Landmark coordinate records
******
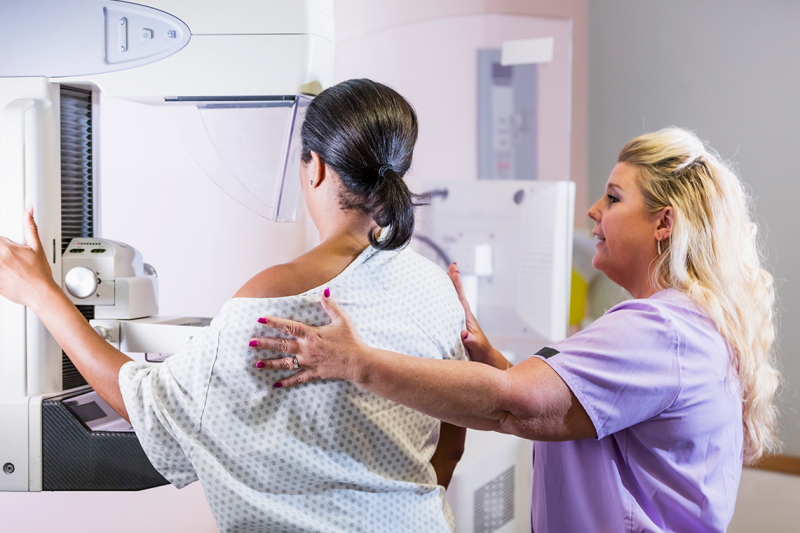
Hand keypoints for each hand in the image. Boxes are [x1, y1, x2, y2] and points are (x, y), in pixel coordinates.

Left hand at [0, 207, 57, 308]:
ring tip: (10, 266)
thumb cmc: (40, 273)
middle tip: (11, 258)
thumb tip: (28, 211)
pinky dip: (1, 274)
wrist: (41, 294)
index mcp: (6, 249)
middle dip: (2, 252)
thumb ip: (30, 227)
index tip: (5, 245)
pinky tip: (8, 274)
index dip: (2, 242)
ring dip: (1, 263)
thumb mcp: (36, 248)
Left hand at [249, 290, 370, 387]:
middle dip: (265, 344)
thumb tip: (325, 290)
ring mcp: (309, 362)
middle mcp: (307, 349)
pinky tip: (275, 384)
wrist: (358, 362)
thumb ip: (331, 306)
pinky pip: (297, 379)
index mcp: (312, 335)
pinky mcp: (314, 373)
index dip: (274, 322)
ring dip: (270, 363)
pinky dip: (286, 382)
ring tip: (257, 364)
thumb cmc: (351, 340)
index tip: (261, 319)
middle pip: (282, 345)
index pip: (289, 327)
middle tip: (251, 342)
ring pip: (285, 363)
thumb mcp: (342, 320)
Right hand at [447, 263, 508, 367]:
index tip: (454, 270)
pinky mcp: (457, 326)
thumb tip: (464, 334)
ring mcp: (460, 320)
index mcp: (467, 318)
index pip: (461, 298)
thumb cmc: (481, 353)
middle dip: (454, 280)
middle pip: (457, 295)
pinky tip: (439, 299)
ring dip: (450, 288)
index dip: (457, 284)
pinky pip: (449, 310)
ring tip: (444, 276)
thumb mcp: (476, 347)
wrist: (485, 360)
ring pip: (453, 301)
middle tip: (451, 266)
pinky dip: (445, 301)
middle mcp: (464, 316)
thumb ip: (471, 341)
******
### [Problem requirements]
Repeat exactly the lines from the first line of the records above through the line containing "index tip: (261, 319)", both included. Leave out the pictures.

### [Written reply]
Hand keypoints for each hand in the image. Boxes are [x1, y1, x2, y2] and points are (x, y), in pixel coordinates.

Left hand at [0, 207, 57, 308]:
ring tip: (10, 266)
thumb cmc: (40, 273)
middle tip: (11, 258)
thumb tip: (28, 211)
pinky dip: (1, 274)
wrist: (41, 294)
index mcp: (6, 249)
middle dip: (2, 252)
thumb ip: (30, 227)
index tip: (5, 245)
pinky tip: (8, 274)
index dip: (2, 242)
ring dip: (1, 263)
thumb mcp: (36, 248)
Left hand at [249, 290, 370, 387]:
middle dip: (265, 344)
thumb tip: (325, 290)
ring mcp: (309, 362)
middle mcp: (307, 349)
pinky tip: (275, 384)
wrist: (358, 362)
thumb ip: (331, 306)
pinky pip: (297, 379)
index mcp: (312, 335)
pinky mcp: (314, 373)
index dip: (274, 322)
ring dip: (270, 363)
pinky dip: (286, 382)
ring tip: (257, 364)
thumb cmc: (351, 340)
index tip: (261, 319)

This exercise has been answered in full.